Editor's note: Jill Adams is a professional writer based in Fort Wayne.
Two years ago, our entire family went on an expedition for new outdoor Christmas decorations. Our kids had reached ages where they felt the excitement of the season, and we all enthusiastically loaded up the supplies for a display that would make Clark Griswold proud.
Our prized possession from that shopping trip was a decoration our kids named “Christmas Dog.” Aptly titled, he was a large Labrador made entirely of lights, wearing a festive little Santa hat. We proudly perched him in our lawn, and the kids squealed with delight as he lit up. Inanimate as he may have been, he kind of became the family dog before we had a real-life version.
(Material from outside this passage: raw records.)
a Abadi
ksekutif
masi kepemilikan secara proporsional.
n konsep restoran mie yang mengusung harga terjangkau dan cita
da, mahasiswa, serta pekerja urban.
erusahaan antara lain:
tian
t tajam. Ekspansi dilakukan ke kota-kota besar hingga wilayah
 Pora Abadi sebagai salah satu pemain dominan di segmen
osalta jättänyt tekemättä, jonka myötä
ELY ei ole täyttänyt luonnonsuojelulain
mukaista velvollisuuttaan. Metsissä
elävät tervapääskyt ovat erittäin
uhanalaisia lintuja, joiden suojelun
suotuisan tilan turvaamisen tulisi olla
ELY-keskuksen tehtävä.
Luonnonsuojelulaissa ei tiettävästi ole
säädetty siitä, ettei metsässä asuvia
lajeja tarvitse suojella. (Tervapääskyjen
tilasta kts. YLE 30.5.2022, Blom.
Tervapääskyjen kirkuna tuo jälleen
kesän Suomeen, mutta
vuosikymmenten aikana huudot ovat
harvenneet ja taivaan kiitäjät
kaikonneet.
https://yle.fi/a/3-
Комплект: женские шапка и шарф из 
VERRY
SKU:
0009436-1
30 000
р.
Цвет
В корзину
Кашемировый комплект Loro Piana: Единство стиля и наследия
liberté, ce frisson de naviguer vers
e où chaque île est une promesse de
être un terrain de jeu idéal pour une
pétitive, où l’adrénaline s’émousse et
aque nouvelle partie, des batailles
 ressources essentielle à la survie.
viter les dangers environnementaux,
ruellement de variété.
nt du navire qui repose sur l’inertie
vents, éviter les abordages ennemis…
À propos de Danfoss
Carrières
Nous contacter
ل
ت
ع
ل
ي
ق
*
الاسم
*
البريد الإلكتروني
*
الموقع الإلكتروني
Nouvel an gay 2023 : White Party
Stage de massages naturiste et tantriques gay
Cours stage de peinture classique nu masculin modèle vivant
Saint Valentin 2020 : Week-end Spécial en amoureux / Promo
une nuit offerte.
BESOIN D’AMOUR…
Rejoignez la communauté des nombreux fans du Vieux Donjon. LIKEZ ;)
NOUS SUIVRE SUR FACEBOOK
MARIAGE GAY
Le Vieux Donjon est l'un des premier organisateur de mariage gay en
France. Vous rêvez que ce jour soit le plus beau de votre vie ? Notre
And then last year, as our Christmas Dog stood watch, vandals came along and dismantled him. My husband made this somber discovery one morning when he left for work; as he pulled out of the driveway, he dialed the home phone.
“Look out in the garage,” he told me when I answered.
I opened the door and saw Christmas Dog sitting by the wall — headless.
I pursed my lips, not sure whether to laugh or cry.
“What are we going to tell the kids?” I finally asked.
“I'm not sure yet,” he said. “We need to think of something.”
Suddenly, I knew there was only one thing to do: Find another Christmas Dog ASAP. I thought the task would be simple. I started an online search, and assumed I would have my new dog in a matter of moments.
But when I saw the word “discontinued” next to the image, I knew it was going to be a much more complicated undertaking.
Eight hours, what seemed like 1,000 phone calls, $20 in shipping and the nicest long-distance Store Manager in the world later, a new Christmas Dog was on the way. Now, I would just have to find a way to keep the kids from figuring it out … .
Later that evening, our youngest son looked outside.
“Daddy, where's our dog?” he asked.
My husband looked upward, trying to think quickly.
“He, uh, well, his lights weren't working,” he said unconvincingly. “We took him someplace to get those fixed.”
Our son nodded, but was clearly dubious. I caught his older brother's eye, and he gave me a knowing look. I said a silent prayer that the money I spent on expedited shipping would serve me well.
And in fact, it did. The next day, Christmas Dog 2 arrived on our doorstep, and my husband snuck into the garage to assemble him and restore order to our outdoor display. Before I knew it, the dog was back in place, and the kids seemed to forget any doubts they may have had about his whereabouts.
Thankfully, the décor remained untouched for the rest of the season, and I breathed a sigh of relief when we packed it all up and stored it for the year.
Then, after 10 of the fastest months of my life, we pulled it all back down from the attic and began to deck the halls once again. As we unwrapped Christmas Dog, I eyed him warily.
“Think we should keep him inside this year?” I asked my husband.
He blinked at me in surprise
“It's an outdoor decoration,” he said simply.
“I can't deal with another incident,” I told him, shaking my head. “I can tell you with absolute certainty that I will not be able to locate a third Christmas Dog.”
“Eh, don't worry,” he said cheerfully. And with that, he marched outside with boxes of Christmas decorations, all three of our children trailing behind him. When he was done, our yard was bright and festive once again.
That night, however, I took every opportunity to look out the window and ensure the lit pup was firmly in place. Our real dog, Marley, joined me in this venture, barking at his supposed competition. Eventually, my husband looked up at me in exasperation.
“What are you doing?” he asked me.
“Making sure everything is OK out there,” I replied petulantly.
He rolled his eyes.
“It will be fine,” he assured me.
I gave him my best doleful look, and without another word, he went outside, unplugged the decoration and moved it close to the house.
“Better?” he asked me.
“Yep,” I responded with a smile.
This year, I think Christmas Dog will be safe and sound.